▶ Extracted text:
Financial Regulatory Forum

U.S. regulators ease credit risk rules on guarantees for banks using advanced approach

By Guest Contributor
August 15, 2014

By Bora Yagiz, Compliance Complete

NEW YORK, Aug. 15, 2014 (Thomson Reuters Accelus) - Three major U.S. regulatory agencies have eased requirements under the advanced approach risk-based capital rules by removing a key requirement concerning guarantees provided by counterparties eligible for recognition as credit risk mitigants.

The final rule , agreed by the Office of the Comptroller of the Currency, the Federal Reserve and the Federal Deposit Insurance Corporation, modified the definition of “eligible guarantee” for purposes of the advanced approach risk-based capital rules by removing the requirement that an eligible guarantee be provided by an “eligible guarantor” for all exposures other than securitization exposures.

The change in the definition comes as a response to concerns from the industry. Certain banks using the advanced approach noted that guarantees provided by owners or sponsors of commercial real estate loans fail to meet the definition of eligible guarantor, simply because they have not issued investment grade debt securities. The rule, they argue, ignores valuable credit risk mitigation that should otherwise be recognized under the advanced approach capital requirements.

The definition of eligible guarantor includes a sovereign, international financial organizations (such as the Bank for International Settlements, the IMF, the European Central Bank), a multilateral development bank, a depository institution, a bank holding company, a savings and loan holding company, a credit union, a foreign bank, and a qualifying central counterparty, that at the time the guarantee is issued or anytime thereafter, has issued and has outstanding an unsecured debt security that is investment grade; whose creditworthiness is not positively correlated with the credit risk of the exposures for which it has provided guarantees; and that is not an insurance company engaged predominately in the business of providing credit protection (such as a monoline bond insurer or re-insurer).

By allowing these banks to continue to benefit from such guarantees as they did under the 2007 advanced-approach final rule, however, the final rule may have marked a small yet potentially dangerous regulatory reversal.

▶ Set exercise:
Please name the three agencies that agreed to the final rule described in the article on guarantee rules above.

▶ Available data:
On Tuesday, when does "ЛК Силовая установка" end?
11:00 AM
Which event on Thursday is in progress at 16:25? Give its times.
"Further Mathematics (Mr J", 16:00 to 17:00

▶ Answer to the problem:
The Office of the Comptroller of the Currency, the Federal Reserve and the Federal Deposit Insurance Corporation.